Source: Rex Bucknell, ‘The Panzer Division’, in Lachlan Grant (ed.), The Changi Book, Published by New South in association with the Australian War Memorial, 2015, pg. 156, 158

‘A lathe … was constructed from salvaged head and tailstock, saddle and tool rest. This considerably enlarged workshop scope. Lathe work … consisted of hinges for artificial limbs, manufacture of pieces of woodwind instruments, repair of rice crushers, manufacture of cases and moulds for cricket and baseballs, winding of transformers, and manufacture of baseball bats. The lathe was driven by a one – horsepower motor, the transmission being truck fan belts.’

Source: Unknown Author, ‘The Tinkers of Selarang’, in Lachlan Grant (ed.), The Changi Book, Published by New South in association with the Australian War Memorial, 2015, pg. 189

‘In Changi there was an orthopedic workshop where the prisoners made crutches and artificial limbs out of wood and leather and any other material they could scrounge.’

Source: Down To Bedrock (the diary & secret notes of a Far East prisoner of war Chaplain) by Eric Cordingly, Pg 75; permission by Louis Reynolds, daughter.

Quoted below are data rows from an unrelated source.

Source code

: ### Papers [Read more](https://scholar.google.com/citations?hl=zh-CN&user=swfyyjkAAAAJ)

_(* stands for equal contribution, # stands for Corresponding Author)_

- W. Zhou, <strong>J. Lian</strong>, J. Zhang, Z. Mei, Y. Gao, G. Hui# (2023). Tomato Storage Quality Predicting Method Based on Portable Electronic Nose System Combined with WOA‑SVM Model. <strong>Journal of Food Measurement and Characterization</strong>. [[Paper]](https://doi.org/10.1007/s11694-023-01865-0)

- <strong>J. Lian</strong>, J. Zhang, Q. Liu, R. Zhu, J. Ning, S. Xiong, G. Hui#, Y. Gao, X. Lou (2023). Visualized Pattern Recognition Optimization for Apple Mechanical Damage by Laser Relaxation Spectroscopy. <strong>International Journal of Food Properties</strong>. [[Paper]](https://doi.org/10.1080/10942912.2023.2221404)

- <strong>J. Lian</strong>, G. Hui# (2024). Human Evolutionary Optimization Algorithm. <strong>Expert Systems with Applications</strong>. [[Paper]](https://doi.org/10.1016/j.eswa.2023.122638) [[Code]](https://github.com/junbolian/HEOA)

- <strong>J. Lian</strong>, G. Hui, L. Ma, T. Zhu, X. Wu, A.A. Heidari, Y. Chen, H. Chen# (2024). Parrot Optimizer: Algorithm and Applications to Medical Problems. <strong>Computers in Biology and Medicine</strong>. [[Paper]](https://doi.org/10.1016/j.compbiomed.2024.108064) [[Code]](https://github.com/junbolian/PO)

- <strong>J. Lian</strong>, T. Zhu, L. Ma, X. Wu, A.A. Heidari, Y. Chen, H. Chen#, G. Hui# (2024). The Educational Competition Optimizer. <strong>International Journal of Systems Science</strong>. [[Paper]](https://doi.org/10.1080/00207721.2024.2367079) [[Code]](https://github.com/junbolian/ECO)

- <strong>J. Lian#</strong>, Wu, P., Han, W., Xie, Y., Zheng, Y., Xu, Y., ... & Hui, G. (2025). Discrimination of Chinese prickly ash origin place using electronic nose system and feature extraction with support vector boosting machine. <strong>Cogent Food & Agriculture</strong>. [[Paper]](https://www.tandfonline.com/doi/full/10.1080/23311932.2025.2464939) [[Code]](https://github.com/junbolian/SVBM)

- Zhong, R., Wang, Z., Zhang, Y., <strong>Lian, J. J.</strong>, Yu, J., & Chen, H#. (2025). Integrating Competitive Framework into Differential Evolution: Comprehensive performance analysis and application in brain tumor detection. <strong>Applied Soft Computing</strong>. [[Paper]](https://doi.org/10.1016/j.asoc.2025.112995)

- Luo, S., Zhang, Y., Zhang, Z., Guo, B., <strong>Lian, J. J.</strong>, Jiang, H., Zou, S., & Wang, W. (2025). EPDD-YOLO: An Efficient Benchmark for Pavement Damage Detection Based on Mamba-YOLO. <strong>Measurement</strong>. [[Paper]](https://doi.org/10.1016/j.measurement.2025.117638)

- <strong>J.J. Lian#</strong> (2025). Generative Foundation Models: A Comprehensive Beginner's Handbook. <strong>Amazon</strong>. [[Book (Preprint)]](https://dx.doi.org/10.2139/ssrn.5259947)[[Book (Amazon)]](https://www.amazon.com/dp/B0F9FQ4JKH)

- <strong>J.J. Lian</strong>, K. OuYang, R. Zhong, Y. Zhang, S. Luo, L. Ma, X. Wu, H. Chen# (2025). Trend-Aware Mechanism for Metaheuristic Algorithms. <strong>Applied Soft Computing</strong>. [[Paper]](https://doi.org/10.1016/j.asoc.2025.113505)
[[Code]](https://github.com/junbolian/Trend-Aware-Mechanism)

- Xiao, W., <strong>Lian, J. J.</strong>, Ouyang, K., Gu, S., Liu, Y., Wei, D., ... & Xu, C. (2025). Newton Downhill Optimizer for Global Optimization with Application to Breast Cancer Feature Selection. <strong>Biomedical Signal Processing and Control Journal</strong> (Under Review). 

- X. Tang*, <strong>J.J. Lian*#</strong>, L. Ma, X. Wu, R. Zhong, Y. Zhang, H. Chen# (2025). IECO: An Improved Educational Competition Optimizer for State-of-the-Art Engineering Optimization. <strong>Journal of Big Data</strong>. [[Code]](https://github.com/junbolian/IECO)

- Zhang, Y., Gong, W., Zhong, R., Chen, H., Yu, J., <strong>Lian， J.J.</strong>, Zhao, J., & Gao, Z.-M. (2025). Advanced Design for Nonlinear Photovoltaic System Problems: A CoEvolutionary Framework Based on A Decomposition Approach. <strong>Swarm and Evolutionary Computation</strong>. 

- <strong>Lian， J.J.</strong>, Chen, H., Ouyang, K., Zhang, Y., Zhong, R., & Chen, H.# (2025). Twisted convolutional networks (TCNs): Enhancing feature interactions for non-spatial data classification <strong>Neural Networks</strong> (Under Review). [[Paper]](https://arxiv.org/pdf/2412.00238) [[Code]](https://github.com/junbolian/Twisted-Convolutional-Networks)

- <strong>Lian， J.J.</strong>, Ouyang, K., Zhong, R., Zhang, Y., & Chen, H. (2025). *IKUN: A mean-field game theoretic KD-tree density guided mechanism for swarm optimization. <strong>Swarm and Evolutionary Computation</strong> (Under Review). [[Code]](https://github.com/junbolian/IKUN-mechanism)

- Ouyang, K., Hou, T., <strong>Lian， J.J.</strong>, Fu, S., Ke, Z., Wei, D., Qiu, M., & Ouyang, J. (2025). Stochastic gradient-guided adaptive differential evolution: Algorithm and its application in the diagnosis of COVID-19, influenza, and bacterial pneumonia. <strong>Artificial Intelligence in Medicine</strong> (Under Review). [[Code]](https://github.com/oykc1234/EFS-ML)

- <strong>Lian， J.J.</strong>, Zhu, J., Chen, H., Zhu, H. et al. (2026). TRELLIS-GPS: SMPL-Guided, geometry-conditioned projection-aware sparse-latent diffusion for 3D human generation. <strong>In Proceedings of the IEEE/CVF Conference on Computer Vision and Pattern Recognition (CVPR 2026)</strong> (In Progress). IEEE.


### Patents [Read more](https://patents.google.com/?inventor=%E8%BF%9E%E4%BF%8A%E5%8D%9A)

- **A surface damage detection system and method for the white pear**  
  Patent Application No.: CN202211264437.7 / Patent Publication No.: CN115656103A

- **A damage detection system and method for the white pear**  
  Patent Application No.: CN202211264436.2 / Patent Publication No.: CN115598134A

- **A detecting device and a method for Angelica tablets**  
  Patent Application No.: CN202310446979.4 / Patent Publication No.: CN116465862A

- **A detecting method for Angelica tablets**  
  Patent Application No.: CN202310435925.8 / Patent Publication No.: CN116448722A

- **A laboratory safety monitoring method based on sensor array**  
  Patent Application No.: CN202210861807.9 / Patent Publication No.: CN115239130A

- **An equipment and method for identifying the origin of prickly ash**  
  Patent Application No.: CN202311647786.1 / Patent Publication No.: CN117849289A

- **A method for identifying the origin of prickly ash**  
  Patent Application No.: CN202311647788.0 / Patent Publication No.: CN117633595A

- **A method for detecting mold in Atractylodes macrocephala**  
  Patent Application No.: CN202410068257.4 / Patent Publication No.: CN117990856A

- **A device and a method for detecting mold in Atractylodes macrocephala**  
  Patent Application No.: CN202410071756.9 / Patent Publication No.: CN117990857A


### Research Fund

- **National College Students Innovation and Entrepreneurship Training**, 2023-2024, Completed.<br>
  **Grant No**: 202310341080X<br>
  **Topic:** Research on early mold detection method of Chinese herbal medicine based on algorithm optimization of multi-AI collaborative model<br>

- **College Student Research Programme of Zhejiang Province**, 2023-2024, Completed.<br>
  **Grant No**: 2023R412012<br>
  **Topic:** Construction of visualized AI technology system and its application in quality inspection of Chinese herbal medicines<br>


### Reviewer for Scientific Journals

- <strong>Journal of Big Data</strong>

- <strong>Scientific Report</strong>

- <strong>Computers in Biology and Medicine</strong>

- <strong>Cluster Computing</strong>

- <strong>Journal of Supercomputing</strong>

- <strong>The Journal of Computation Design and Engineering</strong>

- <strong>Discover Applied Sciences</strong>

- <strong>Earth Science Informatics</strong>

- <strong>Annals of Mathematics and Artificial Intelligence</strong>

‘And another workshop where filing cabinets and rubber trees were wrought into artificial limbs – beautiful pieces of work which their owners (hundreds of amputees from Thailand and Burma), preferred after the war to the products given them by a grateful Government at home. They were light and walked without squeaking and the young craftsmen who made them were happy to modify and modify until the stump of the leg fitted snugly and without chafing into the socket of the artificial limb.’
Source: The Naked Island by Russell Braddon; 1955 edition Pan Books Ltd, Pg 246

‘On 31st December 1942, Captain Albert Symonds was sent back to Changi …. where he was appointed to be in charge of the camp workshops.

In a community the size of Changi, as a need arose, someone was found with the knowledge or ability to produce what was required … rubber sandals, rope, nails, the list was endless and it included making coffins.

He continued to run the workshops for the duration of his captivity, at the heart of an enterprise which saw prisoners employing remarkable ingenuity to fashion everyday but, nonetheless, vital objects from the most basic materials.

We acquired barrack room lockers … which we cut, shaped and welded into dixies, mugs, baking trays, buckets and pails. We produced toothbrushes and brooms using the same palm fronds that we used for attap. Clogs were mad from motor tyres and from soft rubber wood, and with the latex from the rubber trees we repaired boots and shoes.

When in 1944, the Japanese gave the order that all prisoners were to move to the confines of Changi jail, the workshops were quickly dismantled and relocated and continued to produce a steady stream of much needed equipment, those in the workshops providing much of the labour and ingenuity which went into making the jail more habitable.’